Segment Start: Exercise material

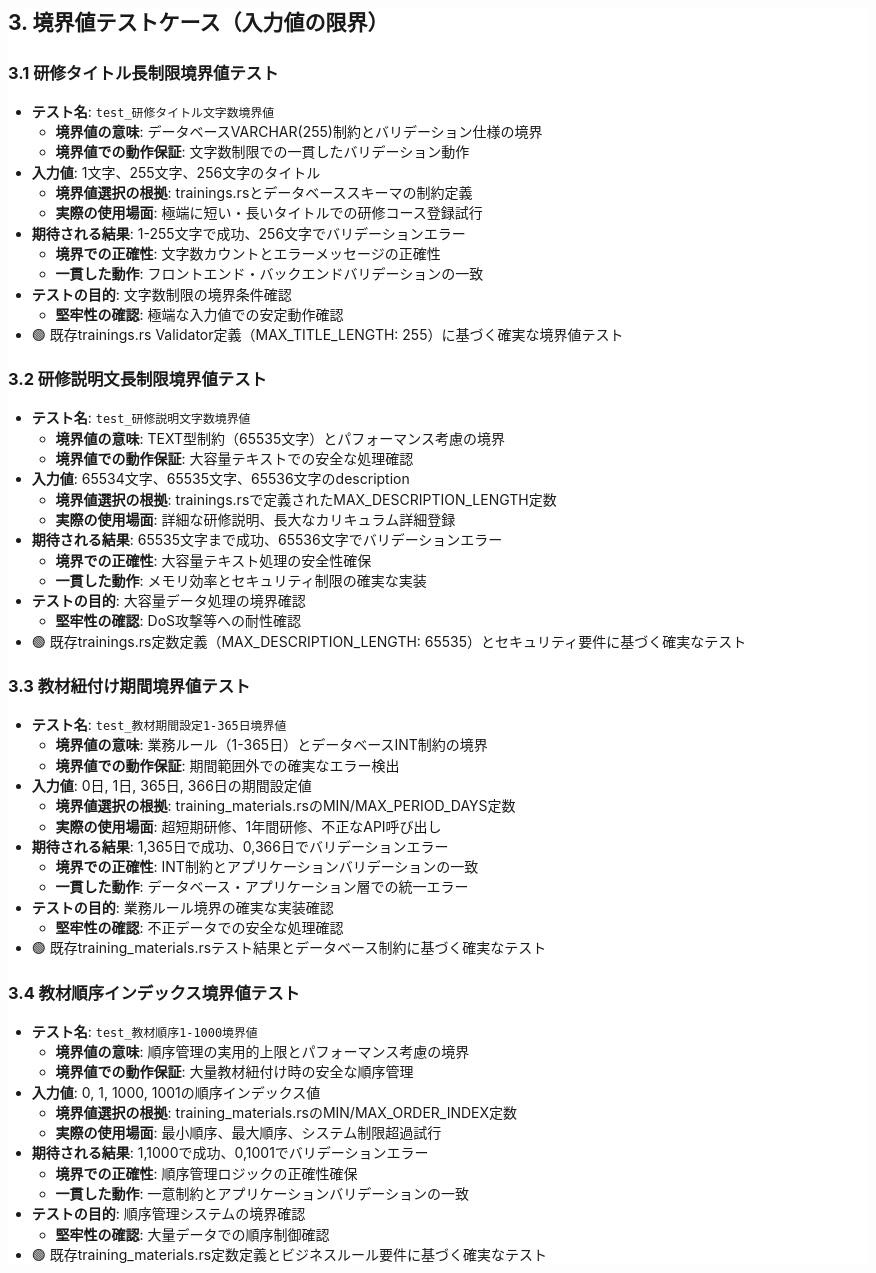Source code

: ## 3. 境界値テストケース（入力値の限界）

### 3.1 研修タイトル長制限境界値テスト
- **テスト名**: `test_研修タイトル文字数境界値`
  - **境界値の意味**: データベースVARCHAR(255)制約とバリデーション仕様の境界
  - **境界値での動作保証**: 文字数制限での一貫したバリデーション動作
- **入力値**: 1文字、255文字、256文字のタイトル
  - **境界値選択の根拠**: trainings.rsとデータベーススキーマの制約定義
  - **実際の使用場面**: 極端に短い・長いタイトルでの研修コース登録試行
- **期待される結果**: 1-255文字で成功、256文字でバリデーションエラー
  - **境界での正確性**: 文字数カウントとエラーメッセージの正確性
  - **一貫した動作**: フロントエンド・バックエンドバリデーションの一致
- **テストの目的**: 文字数制限の境界条件確認
  - **堅牢性の確認**: 極端な入力値での安定動作確認
- 🟢 既存trainings.rs Validator定義（MAX_TITLE_LENGTH: 255）に基づく確実な境界値テスト

### 3.2 研修説明文長制限境界値テスト
- **テスト名**: `test_研修説明文字数境界値`
  - **境界値の意味**: TEXT型制約（65535文字）とパフォーマンス考慮の境界  
  - **境界値での動作保証**: 大容量テキストでの安全な処理確認
- **入力値**: 65534文字、65535文字、65536文字のdescription
  - **境界値選択の根拠**: trainings.rsで定義されたMAX_DESCRIPTION_LENGTH定数
  - **実際の使用場面**: 詳細な研修説明、長大なカリキュラム詳細登録
- **期待される結果**: 65535文字まで成功、65536文字でバリデーションエラー
  - **境界での正確性**: 大容量テキスト処理の安全性確保
  - **一貫した動作**: メモリ効率とセキュリティ制限の確実な実装
- **テストの目的**: 大容量データ処理の境界確認
  - **堅牢性の確認**: DoS攻撃等への耐性確認
- 🟢 既存trainings.rs定数定義（MAX_DESCRIPTION_LENGTH: 65535）とセキュリティ要件に基づく確実なテスト

### 3.3 教材紐付け期間境界値テスト  
- **テスト名**: `test_教材期間設定1-365日境界値`
  - **境界値の意味**: 業務ルール（1-365日）とデータベースINT制約の境界
  - **境界値での動作保証**: 期間範囲外での確実なエラー検出
- **入力値**: 0日, 1日, 365日, 366日の期間設定値
  - **境界値選択の根拠**: training_materials.rsのMIN/MAX_PERIOD_DAYS定数
  - **実際の使用場面**: 超短期研修、1年間研修、不正なAPI呼び出し
- **期待される結果**: 1,365日で成功、0,366日でバリデーションエラー
  - **境界での正確性**: INT制約とアプリケーションバリデーションの一致
  - **一貫した動作**: データベース・アプリケーション層での統一エラー
- **テストの目的**: 業務ルール境界の確実な実装確認
  - **堅牢性の確認**: 不正データでの安全な処理確認
- 🟢 既存training_materials.rsテスト結果とデータベース制約に基づく確実なテスト

### 3.4 教材順序インデックス境界値テスト
- **テスト名**: `test_教材順序1-1000境界値`
  - **境界値の意味**: 順序管理の実用的上限とパフォーマンス考慮の境界
  - **境界値での動作保証**: 大量教材紐付け時の安全な順序管理
- **入力値**: 0, 1, 1000, 1001の順序インデックス値
  - **境界値選択の根拠**: training_materials.rsのMIN/MAX_ORDER_INDEX定数
  - **実際の使用場面**: 最小順序、最大順序、システム制限超過試行
- **期待される結果**: 1,1000で成功、0,1001でバリデーションエラー
  - **境界での正確性**: 順序管理ロジックの正確性確保
  - **一貫した動作**: 一意制約とアプリケーションバリデーションの一致
- **テストの目的**: 順序管理システムの境界確認
  - **堅牢性の確認**: 大量データでの順序制御確認
- 🟢 既存training_materials.rs定数定義とビジネスルール要件に基づく確実なテスト
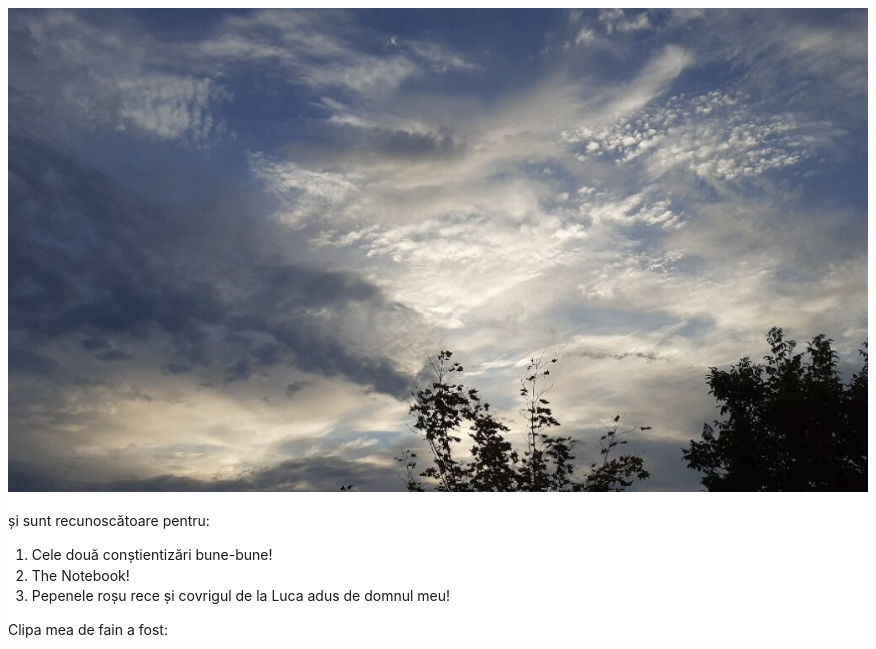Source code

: ![](images/cer-1-1024x576.jpeg)

și sunt recunoscătoare pentru:

1. Cele două conștientizări bune-bune!
2. The Notebook!
3. Pepenele roșu rece și covrigul de la Luca adus de domnul meu!

Clipa mea de fain a fost:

Segment End: Exercise material

** What is being asked **
Output a verbatim copy of all entries above; no pictures go in it.

** Output for this task **
Source code

: ## 3. 境界値テストケース（入力値の限界）

### 3.1 研修タイトル長制限境界値テスト
- **テスト名**: `test_研修タイトル文字数境界値`
  - **境界値の意味**: データベースVARCHAR(255)制約とバリデーション仕様の境界
  - **境界値での動作保証**: 文字数制限での一貫したバリデーション動作
- **入力値**: 1文字、255文字、256文字のタイトル
  - **境界値選択の根拠**: trainings.rsとデータベーススキーマの制約定義
  - **実際の使用場面**: 極端に短い・長いタイトルでの研修コース登録試行
- **期待される結果**: 1-255文字で成功、256文字でバリデーションエラー
  - **境界での正確性**: 文字数カウントとエラーメッセージの正確性
  - **一貫した動作**: フロントエンド・バックエンドバリデーションの一致
- **テストの目的**: 文字数制限の境界条件確認
  - **堅牢性の確認**: 極端な入力値での安定動作確認
- 🟢 既存trainings.rs Validator定義（MAX_TITLE_LENGTH: 255）に基づく確実な境界値テスト

### 3.2 研修説明文長制限境界値テスト
- **テスト名**: `test_研修説明文字数境界値`
  - **境界値の意味**: TEXT型制約（65535文字）とパフォーマンス考慮の境界  
  - **境界値での動作保証**: 大容量テキストでの安全な処理確認
- **入力値**: 65534文字、65535文字、65536文字のdescription
  - **境界値選択の根拠**: trainings.rsで定義されたMAX_DESCRIPTION_LENGTH定数
  - **実際の使用場面**: 詳細な研修説明、長大なカリキュラム詳細登録
- **期待される結果**: 65535文字まで成功、65536文字でバリデーションエラー
  - **境界での正確性**: 大容量テキスト処理の安全性確保
  - **一貫した動作**: メモリ効率とセキュリティ制限の確実な実装
- **テストの目的**: 大容量データ処理の境界確認
  - **堅牢性の確認**: DoS攻撃等への耐性確認
- 🟢 既存trainings.rs定数定義（MAX_DESCRIPTION_LENGTH: 65535）とセキュリティ要件に基づく確実なテスト

### 3.3 教材紐付け期間境界値テスト  
- **テスト名**: `test_教材期間設定1-365日境界値`
  - **境界値の意味**: 業務ルール（1-365日）とデータベースINT制約の境界
  - **境界値での動作保証**: 期間範囲外での確実なエラー検出
- **入力値**: 0日, 1日, 365日, 366日の期間設定値
  - **境界値選択の根拠**: training_materials.rsのMIN/MAX_PERIOD_DAYS定数
  - **実際の使用場面**: 超短期研修、1年間研修、不正なAPI呼び出し
- **期待される結果**: 1,365日で成功、0,366日でバリデーションエラー
  - **境界での正確性**: INT制約とアプリケーションバリデーションの一致
  - **一貫した動作**: データベース・アプリケーション層での統一エラー
- **テストの目的**: 業務ルール境界の確実な実装確認
  - **堅牢性の確認**: 不正データでの安全な処理確認
- 🟢 既存training_materials.rsテスト結果とデータベース制約に基づく確実なテスト

### 3.4 教材順序インデックス境界値テスト
- **テスト名**: `test_教材順序1-1000境界値`
  - **境界値の意味**: 順序管理の実用的上限とパフォーマンス考慮の境界
  - **境界値での動作保証**: 大量教材紐付け時の安全な順序管理
- **入力値**: 0, 1, 1000, 1001の順序インデックス値
  - **境界値選択の根拠**: training_materials.rsのMIN/MAX_ORDER_INDEX定数
  - **実際の使用場面**: 最小順序、最大順序、システム制限超過試行
- **期待される結果**: 1,1000で成功、0,1001でバリデーションエラー
  - **境界での正確性**: 順序管理ロジックの正確性確保
  - **一貫した動作**: 一意制約とアプリケーションバリデーションの一致
- **テストの目的**: 順序管理システムの境界確認
  - **堅牢性の確認**: 大量データでの順序制御確認
- 🟢 既存training_materials.rs定数定義とビジネスルール要件に基づく確実なテスト
Source code

: ![](images/cer-1-1024x576.jpeg)

și sunt recunoscătoare pentru:

1. Cele două conștientizări bune-bune!
2. The Notebook!
3. Pepenele roșu rece și covrigul de la Luca adus de domnul meu!

Clipa mea de fain a fost:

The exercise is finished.